Based on the results presented here, several possibilities are apparent for improving stress predictions in polycrystal, elastoplastic simulations. These range from relatively straightforward post-processing of stress distributions of the current models to much more involved extensions of the current methodologies. Here are a number of these:

  1. 1.

    No effort has been made here to determine the optimal method for computing error. Given the importance of assessing error in the stress in general and the trends reported herein regarding modeling variables, an effort targeted at determining the optimal method has a substantial merit.

  2. 2.

    Methods to improve the accuracy of the computed stress could be put to effective use, including stress recovery, error-based mesh refinement and adaptive re-meshing.

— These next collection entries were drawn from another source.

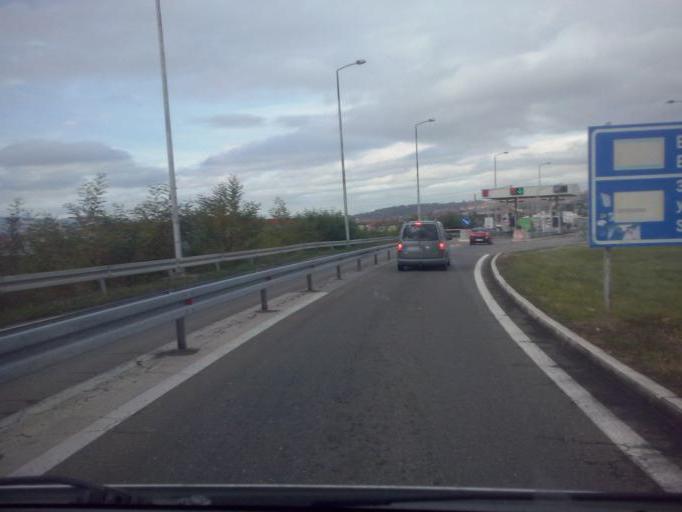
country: RS
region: Central Serbia
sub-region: Pomoravski Okrug
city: Paracin
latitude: 43.8538
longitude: 21.4353
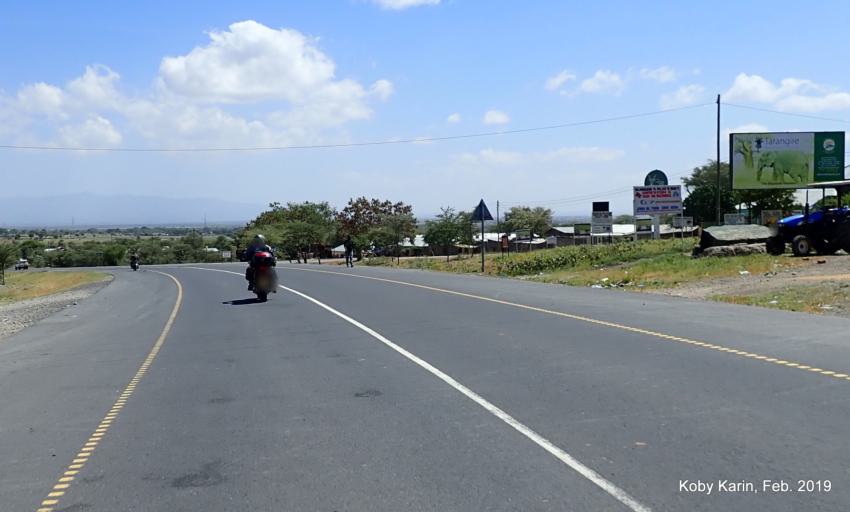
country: TZ
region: Arusha
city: Mto wa Mbu
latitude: -3.6954
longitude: 35.9365
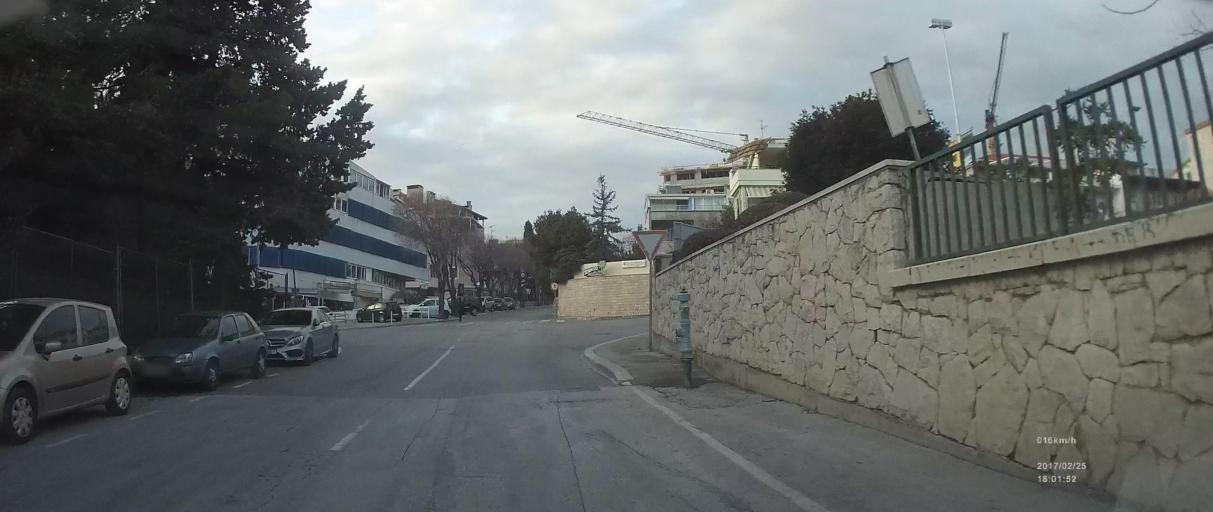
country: HR
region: Splitsko-Dalmatinska
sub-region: Grad Split
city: Split
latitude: 43.5014
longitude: 16.4574
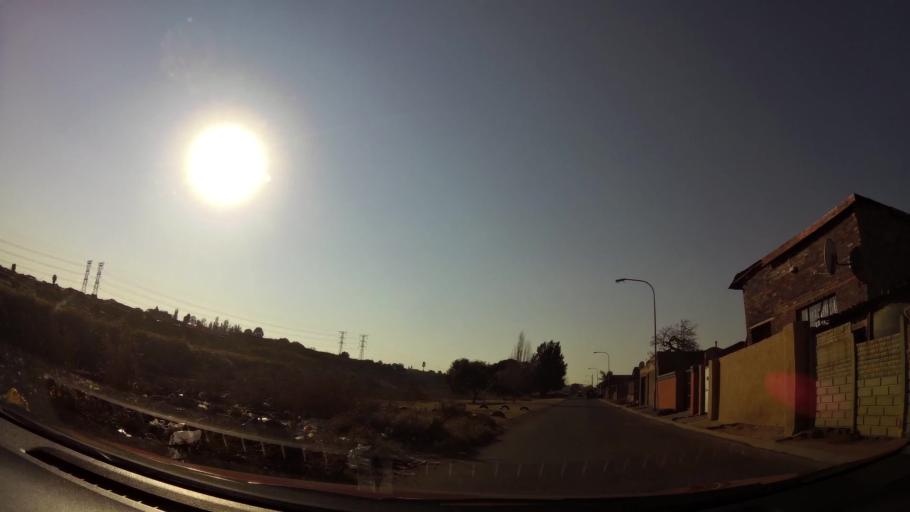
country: ZA
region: Gauteng
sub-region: City of Johannesburg Metropolitan Municipality
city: Soweto
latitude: -26.2562
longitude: 27.9461
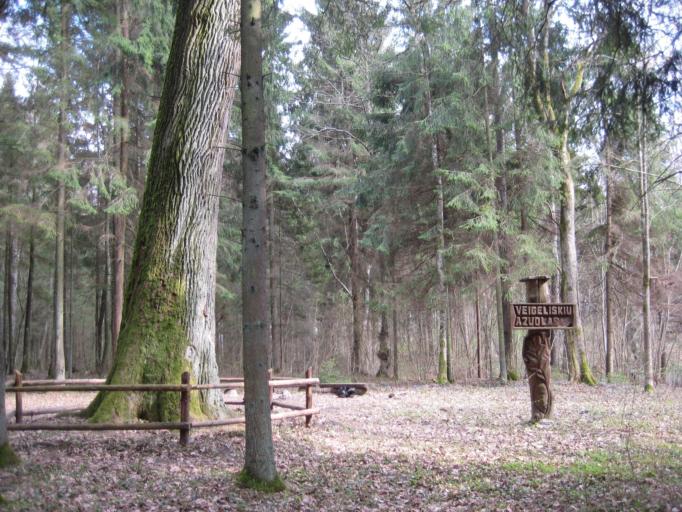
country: LT
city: Grigiskes
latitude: 54.8028
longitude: 25.0069
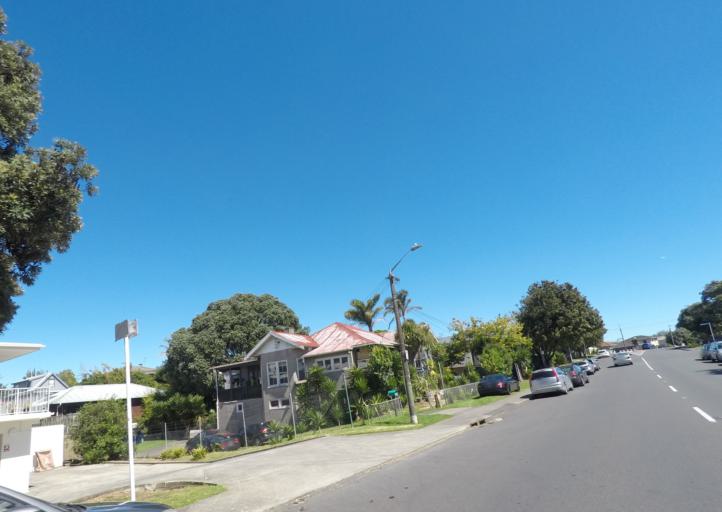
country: NZ
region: Auckland
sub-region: Auckland
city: Auckland
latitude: -36.8788
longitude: 174.7349
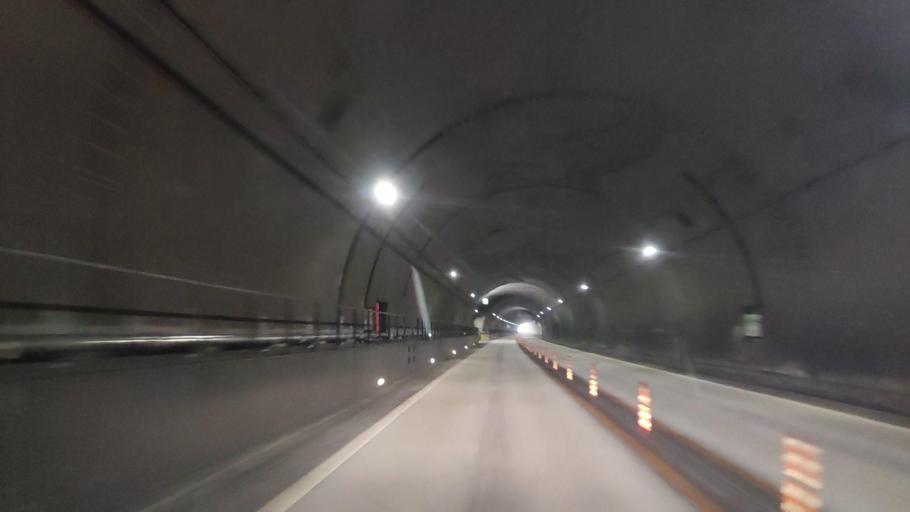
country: JP
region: Ehime
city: Hojo
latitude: 34.0823
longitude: 132.9771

    • Stress recovery utilizes a posteriori local and global methods, especially for stress fluctuations in vicinity of grain boundaries. This could be done with stress distributions of particular importance to the analyst, such as those being used in direct comparisons to experimental data.

    • Error-based mesh refinement is the most useful for improving solutions at a particular state of deformation. As noted previously, the locations of high error change as the deformation proceeds, so error-based refinement might be necessary for solutions at critical points in the loading.

    • Adaptive re-meshing the results point highest errors develop in zones of more intense deformation. The spatial location of the deformation bands is not known a priori, so the polycrystal could be adaptively re-meshed to increase element densities in large deformation zones and decrease element densities elsewhere. This could improve the stress accuracy more economically than simply refining the uniformly over the polycrystal.

  3. 3.

    Intragrain lattice continuity was not explicitly enforced in the simulations reported here, but may offer a pathway to lower errors in the stress distributions in more highly deformed samples. Recent work done in [29] provides the necessary framework in order to verify this premise.

In closing, the results presented in this paper explore the influences of several modeling factors on the accuracy of finite element stress distributions in deforming polycrystals using an existing methodology to estimate the error levels in the stress. Mesh refinement reduces error consistent with previously reported trends for h-type discretization. The spatial locations of higher error shift from grain boundaries to zones of high lattice misorientation as the sample loading proceeds from the elastic regime through the elastic–plastic transition and into fully developed plastic flow. The results point to additional steps that can be taken to further improve stress predictions.